[PAGE]
Pronounced /ˈmɔːnɪvl/Help with pronunciation

A mournival beats a gleek. If we were playing poker, you might well comment equivalently that four of a kind beats three.

We are, indeed, in the realm of card games, though gleek, which takes its name from the threesome group in it, is one you have probably never heard of. People are first recorded playing it in England under that name early in the 1530s, though Henry VIII’s first wife, Catherine of Aragon, was reportedly fond of it in her youth, which would take it back to the beginning of the century or perhaps a little earlier. In fact, it’s almost certainly the same game as the earlier French glic.

It was a gambling game for three players, often called halfpenny gleek, penny gleek or twopenny gleek, whose names refer to the monetary value of each point scored, not the total bet. An English penny was worth a lot at the time, so losing could be expensive — in 1646, the poet and writer John Hall warned that “gleeke requires a vigilant memory and a long purse”. Samuel Pepys recorded in his Diary in February 1662, “We played at gleeke, and I won 9s. 6d. clear, the most that ever I won in my life. I pray God it may not tempt me to play again.”

[LISTING]
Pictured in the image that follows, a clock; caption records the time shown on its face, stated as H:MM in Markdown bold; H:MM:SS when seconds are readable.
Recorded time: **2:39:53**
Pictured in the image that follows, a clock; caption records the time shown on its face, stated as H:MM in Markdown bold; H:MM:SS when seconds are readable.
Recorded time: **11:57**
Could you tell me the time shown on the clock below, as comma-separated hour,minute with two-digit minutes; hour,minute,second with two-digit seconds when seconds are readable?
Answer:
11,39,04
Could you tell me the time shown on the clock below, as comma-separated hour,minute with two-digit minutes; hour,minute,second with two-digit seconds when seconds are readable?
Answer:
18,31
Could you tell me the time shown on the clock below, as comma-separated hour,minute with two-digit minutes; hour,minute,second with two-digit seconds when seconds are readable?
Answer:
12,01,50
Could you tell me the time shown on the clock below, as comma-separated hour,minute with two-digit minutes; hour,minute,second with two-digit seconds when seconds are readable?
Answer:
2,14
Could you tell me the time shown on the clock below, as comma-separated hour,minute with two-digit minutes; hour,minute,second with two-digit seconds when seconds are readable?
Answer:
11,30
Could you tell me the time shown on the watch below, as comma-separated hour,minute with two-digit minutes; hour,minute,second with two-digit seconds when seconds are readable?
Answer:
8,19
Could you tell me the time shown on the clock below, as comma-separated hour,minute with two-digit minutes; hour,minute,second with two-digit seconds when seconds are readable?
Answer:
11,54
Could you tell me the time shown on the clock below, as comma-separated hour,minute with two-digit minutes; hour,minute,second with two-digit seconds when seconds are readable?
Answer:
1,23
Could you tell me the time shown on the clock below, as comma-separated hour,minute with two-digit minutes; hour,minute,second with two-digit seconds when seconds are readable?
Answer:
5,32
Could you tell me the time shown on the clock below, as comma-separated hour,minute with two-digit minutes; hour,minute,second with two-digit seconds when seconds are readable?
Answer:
--
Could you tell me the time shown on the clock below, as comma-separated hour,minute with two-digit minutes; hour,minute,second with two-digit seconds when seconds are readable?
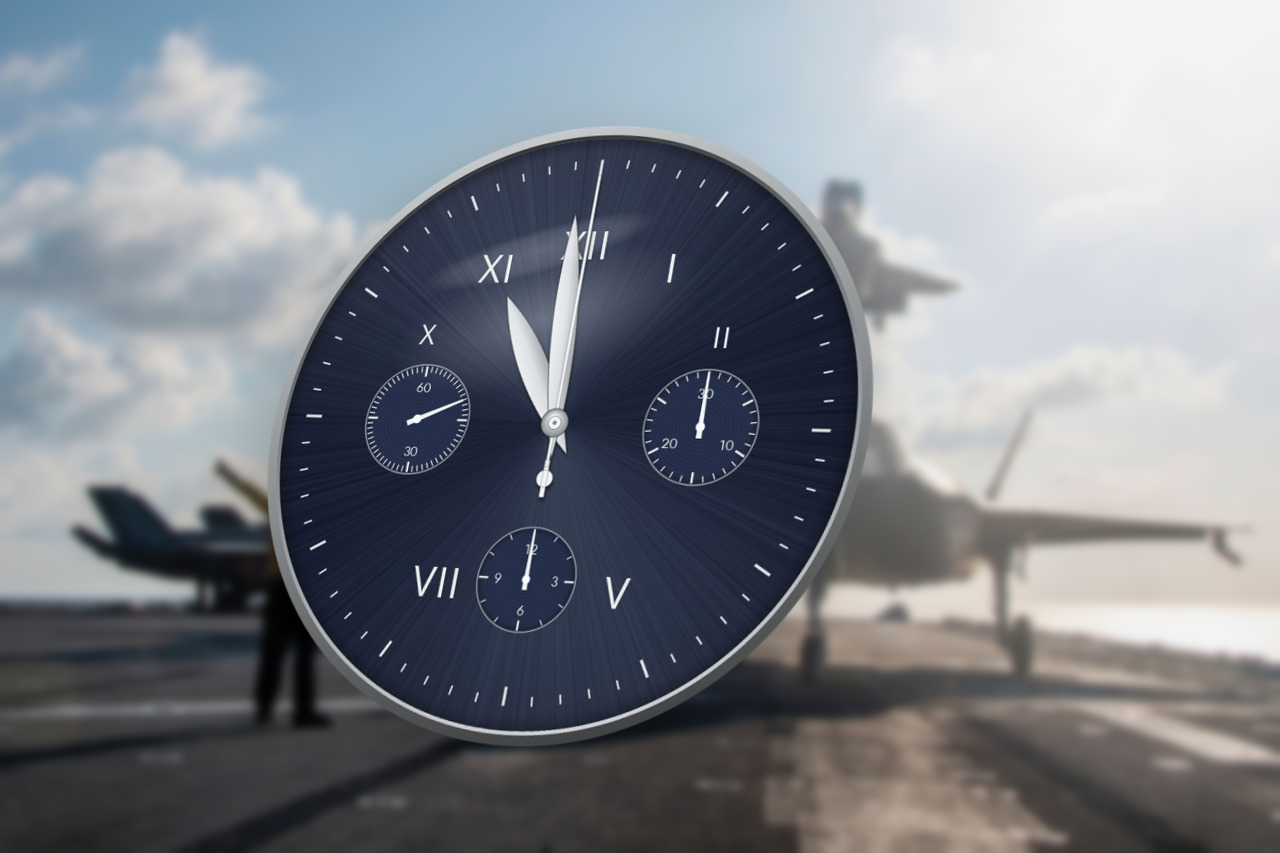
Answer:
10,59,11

[PROMPT] Reproduce word for word the part of the piece on gleek that opens with the words "Pronounced /ˈmɔːnɪvl/Help with" and ends after "earlier French glic.".

[FULL SOLUTION]
Pronounced /ˈmɔːnɪvl/Help with pronunciation

A mournival beats a gleek. If we were playing poker, you might well comment equivalently that four of a kind beats three.

We are, indeed, in the realm of card games, though gleek, which takes its name from the threesome group in it, is one you have probably never heard of. People are first recorded playing it in England under that name early in the 1530s, though Henry VIII’s first wife, Catherine of Aragon, was reportedly fond of it in her youth, which would take it back to the beginning of the century or perhaps a little earlier. In fact, it’s almost certainly the same game as the earlier French glic.